Document segment »
== == ==
Ultrascale GTH transceivers: Advanced doesn’t necessarily mean better

This post was written by eli on September 9, 2020
Posted Under: FPGA,GTX,USB

Introduction

I tend to naturally assume that newer FPGAs will perform better in basically everything, and that the heavier hammers are always better. Specifically, I expect the GTX / GTH / GT-whatever to perform better with the newer FPGAs (not just higher rates, but simply work better) and that their equalizers will be able to handle lousier input signals. And that the DFE equalizer will perform better than its little brother, LPM, in particular when the signal has been through some stuff.

And then there’s reality. This post summarizes my own findings with a USB 3.0 (SuperSpeed) link from the host to the FPGA, running at 5 Gb/s raw data rate on wire, with scrambler enabled. There is no official support for USB 3.0 by Xilinx’ transceivers, however the link parameters resemble those of SATA (in particular the SSC clocking without access to the clock), so I used the recommended settings for SATA, except for changing the data rate and reference clock frequency.

I’ll focus on Ultrascale’s GTH transceiver as well as the DFE equalizer, neither of which performed as I expected.

There’s a brief explanation on equalizers and related issues at bottom of this post, for those who need some introduction.

Choosing insertion loss on Ultrascale

The setting of Transceiver IP Wizard for Ultrascale and Ultrascale+ has a crucial difference regarding the receiver: Under the “Advanced” section, which is hidden by default, the physical characteristics of the channel can be set. Among others, the equalizer can be selected between “Auto” (default), “LPM” and “DFE”. This selection can be done with the Wizard for Kintex-7 and Virtex-7 FPGAs as well, but there’s a new setting in the Ultrascale Wizard: The insertion loss at the Nyquist frequency.
== == ==
Spatial annotation listing »
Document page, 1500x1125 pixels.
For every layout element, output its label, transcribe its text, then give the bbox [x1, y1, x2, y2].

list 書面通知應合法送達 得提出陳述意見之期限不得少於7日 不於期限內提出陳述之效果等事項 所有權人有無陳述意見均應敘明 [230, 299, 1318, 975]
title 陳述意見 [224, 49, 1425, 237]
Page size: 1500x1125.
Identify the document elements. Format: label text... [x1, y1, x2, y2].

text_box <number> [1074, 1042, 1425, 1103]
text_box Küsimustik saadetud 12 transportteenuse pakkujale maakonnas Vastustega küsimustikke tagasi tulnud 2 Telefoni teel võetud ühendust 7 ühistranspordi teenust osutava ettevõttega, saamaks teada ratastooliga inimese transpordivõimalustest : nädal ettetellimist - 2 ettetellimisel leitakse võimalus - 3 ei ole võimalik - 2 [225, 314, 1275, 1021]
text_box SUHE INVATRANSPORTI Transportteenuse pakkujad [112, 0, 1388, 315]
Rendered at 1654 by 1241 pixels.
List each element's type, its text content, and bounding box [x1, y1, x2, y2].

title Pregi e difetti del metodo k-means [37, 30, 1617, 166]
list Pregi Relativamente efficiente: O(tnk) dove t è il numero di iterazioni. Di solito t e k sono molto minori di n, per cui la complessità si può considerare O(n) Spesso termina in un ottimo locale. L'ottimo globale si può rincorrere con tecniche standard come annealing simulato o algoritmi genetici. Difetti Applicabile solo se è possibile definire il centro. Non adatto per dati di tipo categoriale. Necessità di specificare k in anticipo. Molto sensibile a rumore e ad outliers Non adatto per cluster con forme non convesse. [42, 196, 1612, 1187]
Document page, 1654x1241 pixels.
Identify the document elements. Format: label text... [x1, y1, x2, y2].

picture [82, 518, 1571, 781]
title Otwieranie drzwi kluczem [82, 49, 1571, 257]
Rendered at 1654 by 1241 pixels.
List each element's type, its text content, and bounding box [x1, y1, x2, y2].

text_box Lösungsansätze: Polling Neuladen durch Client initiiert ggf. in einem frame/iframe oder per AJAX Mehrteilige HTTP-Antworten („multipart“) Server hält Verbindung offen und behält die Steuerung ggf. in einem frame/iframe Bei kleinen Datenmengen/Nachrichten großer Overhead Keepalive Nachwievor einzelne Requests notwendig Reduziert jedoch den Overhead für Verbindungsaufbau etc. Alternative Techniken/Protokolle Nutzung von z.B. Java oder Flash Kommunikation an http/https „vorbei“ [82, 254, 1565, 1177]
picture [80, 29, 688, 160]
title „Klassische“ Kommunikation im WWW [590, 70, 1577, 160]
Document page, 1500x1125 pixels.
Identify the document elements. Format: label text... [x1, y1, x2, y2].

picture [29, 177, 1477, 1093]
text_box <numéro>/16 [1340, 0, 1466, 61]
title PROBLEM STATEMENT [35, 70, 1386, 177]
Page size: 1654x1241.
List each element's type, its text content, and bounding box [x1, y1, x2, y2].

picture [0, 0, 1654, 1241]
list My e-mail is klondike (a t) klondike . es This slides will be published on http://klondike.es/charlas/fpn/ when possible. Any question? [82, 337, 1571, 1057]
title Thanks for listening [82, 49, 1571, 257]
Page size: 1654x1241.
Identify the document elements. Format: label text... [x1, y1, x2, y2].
== == ==
Exercise requirements »
1. Answer these questions from the transceiver post.
(a) At what raw data rate on the wire does the USB 3.0 link run?
(b) Whose recommended settings were used for the link, and which two of them were changed?
(c) What setting does the Ultrascale Wizard offer that the Wizard for Kintex-7 and Virtex-7 FPGAs lacks?
2. Pick up the transceiver post after its final sentence and continue it.

Answers to the tasks »
1.
(a) 5 Gb/s.
(b) The recommended settings for SATA were used, with the data rate and the reference clock frequency changed.
(c) The insertion loss at the Nyquist frequency.

2.
The default for Ultrascale, with SATA preset, is 14 dB insertion loss, with the equalizer set to Auto. The actual result is that the GTH is configured automatically by the Wizard to use the LPM equalizer. The insertion loss is quite pessimistic for a SATA link (and USB 3.0 as well), but that doesn’t matter so much, given that LPM was chosen. And it works fine.

But knowing that I’m going to have reflections on the signal, I changed the equalizer from “Auto” to “DFE”. I was under the wrong impression that the insertion loss was only a hint for the automatic selection between LPM and DFE, so I didn’t give it any further attention. The result was really poor channel performance. Lots of bit errors.

Investigating this, I found out that while the insertion loss setting doesn’t make any difference with the LPM equalizer (at least not in the range between 0 and 14 dB), it does influence the behavior of DFE. Namely, if the insertion loss is 10 dB and below, the DFE’s AGC component is disabled, and a fixed gain is assigned instead. More precisely, the GTHE3_CHANNEL primitive’s RXDFEAGCOVRDEN port is assigned a logic ’1′, and RXDFE_GC_CFG2 instantiation parameter is set to 16′b1010000 instead of all zeros.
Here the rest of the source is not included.